Demographers have identified at least 100 distinct neighborhoods within the city limits. With that in mind, Detroit Works unveiled its short-term plan, classifying the city’s neighborhoods by their quality of housing and stability of population.
The degree of city services and investment would depend on whether the neighborhood is deemed steady, transitional, or distressed.
UPDATE (Dec. 13): Erik in the comment below blames honky in what sounds like vintage Yankee propaganda. You’ll get better historical facts about the South from reading or watching the brilliant timeless “Gone with the Wind.” So too did Mencken write about the civilization destroyed by the “dirty Yankees.” The South was the seat of the country’s aristocracy—and some of the finest families in America.
Although my book, Into the Cannibal’s Pot, advances the cultural argument in explaining underdevelopment, it is also highly critical of it. As follows:
In “Into the Cannibal’s Pot,” I concur to an extent with thinkers such as Etounga-Manguelle. Indubitably, in Africa “magic wins out over reason; community over individual; communal ownership over private property; force and coercion over rights and responsibilities; wealth distribution over its accumulation.”Indeed, human behavior is mediated by values. However, I criticize the cultural argument for “affording a circular, rather than a causal, elegance: people do the things they do because they are who they are and have a history of being that way.”

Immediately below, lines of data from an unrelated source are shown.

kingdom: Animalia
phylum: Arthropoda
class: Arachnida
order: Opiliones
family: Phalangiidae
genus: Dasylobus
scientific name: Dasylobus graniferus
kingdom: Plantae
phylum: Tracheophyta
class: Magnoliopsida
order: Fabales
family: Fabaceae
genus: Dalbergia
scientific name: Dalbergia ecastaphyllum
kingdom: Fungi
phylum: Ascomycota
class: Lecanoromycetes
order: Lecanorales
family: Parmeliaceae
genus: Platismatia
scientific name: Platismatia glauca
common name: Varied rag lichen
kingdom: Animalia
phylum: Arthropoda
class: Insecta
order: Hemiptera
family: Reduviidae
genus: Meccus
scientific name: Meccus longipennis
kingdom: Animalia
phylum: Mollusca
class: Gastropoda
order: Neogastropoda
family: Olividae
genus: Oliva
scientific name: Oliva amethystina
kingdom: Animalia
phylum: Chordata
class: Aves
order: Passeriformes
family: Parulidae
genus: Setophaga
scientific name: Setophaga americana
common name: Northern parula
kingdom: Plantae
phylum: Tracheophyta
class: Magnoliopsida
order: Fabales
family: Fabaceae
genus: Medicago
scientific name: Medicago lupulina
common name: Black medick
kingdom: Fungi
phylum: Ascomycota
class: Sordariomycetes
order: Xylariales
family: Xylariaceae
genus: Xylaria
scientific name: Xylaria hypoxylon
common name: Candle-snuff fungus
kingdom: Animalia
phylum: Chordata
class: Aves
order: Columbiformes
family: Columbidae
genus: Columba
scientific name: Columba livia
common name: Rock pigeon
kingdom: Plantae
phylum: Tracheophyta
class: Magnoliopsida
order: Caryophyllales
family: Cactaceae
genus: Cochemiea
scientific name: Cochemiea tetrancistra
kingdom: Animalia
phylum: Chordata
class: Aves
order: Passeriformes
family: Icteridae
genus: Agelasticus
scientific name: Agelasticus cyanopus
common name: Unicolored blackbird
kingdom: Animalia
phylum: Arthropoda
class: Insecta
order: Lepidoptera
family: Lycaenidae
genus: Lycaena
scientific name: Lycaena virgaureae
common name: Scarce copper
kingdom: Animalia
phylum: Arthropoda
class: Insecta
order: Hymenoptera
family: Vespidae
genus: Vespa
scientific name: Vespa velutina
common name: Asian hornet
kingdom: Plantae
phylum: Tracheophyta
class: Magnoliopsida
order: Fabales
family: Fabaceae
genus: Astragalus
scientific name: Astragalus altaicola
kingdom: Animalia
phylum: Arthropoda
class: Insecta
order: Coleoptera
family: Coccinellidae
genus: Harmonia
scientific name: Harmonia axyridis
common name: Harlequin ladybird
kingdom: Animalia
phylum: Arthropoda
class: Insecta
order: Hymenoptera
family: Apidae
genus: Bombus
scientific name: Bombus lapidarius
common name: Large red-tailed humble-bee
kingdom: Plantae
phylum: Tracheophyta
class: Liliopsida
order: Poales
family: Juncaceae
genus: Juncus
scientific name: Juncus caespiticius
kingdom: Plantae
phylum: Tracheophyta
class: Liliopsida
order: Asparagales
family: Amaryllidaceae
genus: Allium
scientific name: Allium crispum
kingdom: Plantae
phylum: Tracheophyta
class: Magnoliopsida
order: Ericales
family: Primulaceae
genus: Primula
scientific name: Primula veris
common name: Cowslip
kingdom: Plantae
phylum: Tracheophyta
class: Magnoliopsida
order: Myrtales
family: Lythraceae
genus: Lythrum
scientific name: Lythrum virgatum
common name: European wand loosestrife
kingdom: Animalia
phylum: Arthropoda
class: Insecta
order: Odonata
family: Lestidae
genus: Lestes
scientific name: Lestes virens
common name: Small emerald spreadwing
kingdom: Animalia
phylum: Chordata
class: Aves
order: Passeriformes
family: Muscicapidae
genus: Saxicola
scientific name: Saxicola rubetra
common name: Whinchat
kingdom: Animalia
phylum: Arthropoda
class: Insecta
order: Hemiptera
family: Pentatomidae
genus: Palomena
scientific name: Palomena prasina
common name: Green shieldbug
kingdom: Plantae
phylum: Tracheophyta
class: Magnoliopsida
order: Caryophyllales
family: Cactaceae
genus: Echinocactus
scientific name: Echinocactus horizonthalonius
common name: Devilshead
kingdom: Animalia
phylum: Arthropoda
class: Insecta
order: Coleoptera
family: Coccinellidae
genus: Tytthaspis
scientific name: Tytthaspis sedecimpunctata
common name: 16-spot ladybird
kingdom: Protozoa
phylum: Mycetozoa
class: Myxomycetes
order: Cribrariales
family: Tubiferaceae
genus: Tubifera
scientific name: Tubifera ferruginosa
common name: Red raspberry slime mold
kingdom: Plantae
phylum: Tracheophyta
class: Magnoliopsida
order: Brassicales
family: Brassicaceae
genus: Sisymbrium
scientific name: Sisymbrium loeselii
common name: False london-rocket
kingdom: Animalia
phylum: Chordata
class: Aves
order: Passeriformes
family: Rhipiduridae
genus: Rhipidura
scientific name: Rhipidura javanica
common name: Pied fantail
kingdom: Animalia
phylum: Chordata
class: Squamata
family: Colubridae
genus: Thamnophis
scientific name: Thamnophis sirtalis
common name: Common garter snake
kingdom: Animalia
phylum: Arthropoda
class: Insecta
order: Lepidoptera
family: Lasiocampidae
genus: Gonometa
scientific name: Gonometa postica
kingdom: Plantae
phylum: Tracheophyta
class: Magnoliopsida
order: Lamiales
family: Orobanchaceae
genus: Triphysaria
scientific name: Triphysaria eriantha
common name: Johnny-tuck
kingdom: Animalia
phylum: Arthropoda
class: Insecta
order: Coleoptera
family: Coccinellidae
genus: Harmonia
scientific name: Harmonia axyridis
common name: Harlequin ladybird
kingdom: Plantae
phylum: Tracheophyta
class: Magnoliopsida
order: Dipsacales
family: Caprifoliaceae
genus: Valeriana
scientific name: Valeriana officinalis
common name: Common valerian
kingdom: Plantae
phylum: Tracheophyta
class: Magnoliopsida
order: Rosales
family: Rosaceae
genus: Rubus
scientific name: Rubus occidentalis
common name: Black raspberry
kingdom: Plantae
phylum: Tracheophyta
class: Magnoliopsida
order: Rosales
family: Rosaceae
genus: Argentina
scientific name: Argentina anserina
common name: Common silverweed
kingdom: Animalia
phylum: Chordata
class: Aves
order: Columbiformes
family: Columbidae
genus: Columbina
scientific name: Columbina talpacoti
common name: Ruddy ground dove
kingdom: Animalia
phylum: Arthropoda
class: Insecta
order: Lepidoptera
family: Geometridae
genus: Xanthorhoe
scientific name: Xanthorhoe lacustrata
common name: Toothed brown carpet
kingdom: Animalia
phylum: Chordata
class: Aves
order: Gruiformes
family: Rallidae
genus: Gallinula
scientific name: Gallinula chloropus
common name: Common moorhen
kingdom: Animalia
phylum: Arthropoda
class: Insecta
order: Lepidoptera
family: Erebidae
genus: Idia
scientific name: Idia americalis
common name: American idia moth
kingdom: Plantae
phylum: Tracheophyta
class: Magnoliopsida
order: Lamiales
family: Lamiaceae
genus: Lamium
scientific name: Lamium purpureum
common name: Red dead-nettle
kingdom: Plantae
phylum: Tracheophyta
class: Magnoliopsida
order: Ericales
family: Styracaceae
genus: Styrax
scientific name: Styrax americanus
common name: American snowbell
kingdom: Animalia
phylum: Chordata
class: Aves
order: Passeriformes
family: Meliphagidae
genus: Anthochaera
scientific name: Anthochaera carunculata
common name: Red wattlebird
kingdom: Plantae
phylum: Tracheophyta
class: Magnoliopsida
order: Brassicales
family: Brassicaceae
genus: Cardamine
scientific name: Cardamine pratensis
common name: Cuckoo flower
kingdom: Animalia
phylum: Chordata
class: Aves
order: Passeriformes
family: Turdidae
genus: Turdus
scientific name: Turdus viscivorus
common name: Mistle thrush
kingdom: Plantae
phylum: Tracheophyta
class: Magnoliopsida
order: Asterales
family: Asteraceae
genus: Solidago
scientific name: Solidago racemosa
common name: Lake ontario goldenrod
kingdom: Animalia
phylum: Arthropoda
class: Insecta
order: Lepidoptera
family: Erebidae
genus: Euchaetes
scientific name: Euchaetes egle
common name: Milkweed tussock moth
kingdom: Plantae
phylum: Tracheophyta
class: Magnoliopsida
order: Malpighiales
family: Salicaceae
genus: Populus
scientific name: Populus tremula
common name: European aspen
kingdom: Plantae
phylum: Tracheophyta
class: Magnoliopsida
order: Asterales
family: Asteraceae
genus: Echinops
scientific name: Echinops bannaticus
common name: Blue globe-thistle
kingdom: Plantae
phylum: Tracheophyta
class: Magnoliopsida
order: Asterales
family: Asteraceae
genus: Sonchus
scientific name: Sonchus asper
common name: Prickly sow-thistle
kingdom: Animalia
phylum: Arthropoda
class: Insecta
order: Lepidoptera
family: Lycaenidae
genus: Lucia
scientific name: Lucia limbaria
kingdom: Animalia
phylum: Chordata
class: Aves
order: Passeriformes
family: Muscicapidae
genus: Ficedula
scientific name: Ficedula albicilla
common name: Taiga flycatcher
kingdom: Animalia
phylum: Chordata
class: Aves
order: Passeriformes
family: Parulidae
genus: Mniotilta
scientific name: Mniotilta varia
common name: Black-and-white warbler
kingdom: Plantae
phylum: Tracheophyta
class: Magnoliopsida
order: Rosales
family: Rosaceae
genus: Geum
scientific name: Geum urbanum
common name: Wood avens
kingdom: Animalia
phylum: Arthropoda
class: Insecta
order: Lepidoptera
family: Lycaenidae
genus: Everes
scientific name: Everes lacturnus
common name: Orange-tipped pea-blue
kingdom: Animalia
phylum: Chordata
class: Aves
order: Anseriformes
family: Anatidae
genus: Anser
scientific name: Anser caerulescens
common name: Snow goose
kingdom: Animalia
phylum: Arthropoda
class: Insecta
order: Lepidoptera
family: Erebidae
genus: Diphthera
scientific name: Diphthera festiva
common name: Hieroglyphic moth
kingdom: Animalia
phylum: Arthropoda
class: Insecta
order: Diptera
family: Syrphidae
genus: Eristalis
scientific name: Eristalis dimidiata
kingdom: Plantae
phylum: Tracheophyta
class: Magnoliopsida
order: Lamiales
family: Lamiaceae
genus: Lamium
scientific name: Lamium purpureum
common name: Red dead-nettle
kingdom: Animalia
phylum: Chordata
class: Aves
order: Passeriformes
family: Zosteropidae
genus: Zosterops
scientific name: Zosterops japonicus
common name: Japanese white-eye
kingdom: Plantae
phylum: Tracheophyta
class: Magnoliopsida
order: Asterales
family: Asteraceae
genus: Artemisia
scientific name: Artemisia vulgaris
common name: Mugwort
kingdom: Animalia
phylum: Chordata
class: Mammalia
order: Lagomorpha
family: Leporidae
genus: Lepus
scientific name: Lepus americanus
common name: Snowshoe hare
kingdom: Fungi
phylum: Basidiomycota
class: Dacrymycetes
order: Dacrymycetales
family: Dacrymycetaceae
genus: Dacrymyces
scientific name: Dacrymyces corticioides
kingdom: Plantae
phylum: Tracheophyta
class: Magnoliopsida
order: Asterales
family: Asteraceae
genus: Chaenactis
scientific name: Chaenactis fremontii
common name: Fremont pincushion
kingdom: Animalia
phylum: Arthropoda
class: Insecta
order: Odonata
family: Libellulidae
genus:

But “why have some people produced Confucian and Anglo-Protestant ethics—with their mutual emphasis on graft and delayed gratification—while others have midwived Islamic and animistic values, emphasizing conformity, consensus, and control? Why have certain patterns of thought and action come to typify certain people in the first place?” Such an investigation, I conclude, political correctness prohibits.
In any event, bad leaders or bad weather patterns are not what shackle backward peoples. Not exclusively. As cities across England burn because of the “unequal civilizing potential” of certain peoples—James Burnham’s coinage—it has become clear that the values and cultural influences which people (and peoples) bring to the polity cannot be tweaked out of existence like some unsightly nose-hair.
Read it, Erik. Mimicking whitey, if that is indeed your and Sowell’s explanation for black dysfunction, falls flat when it comes to Africa.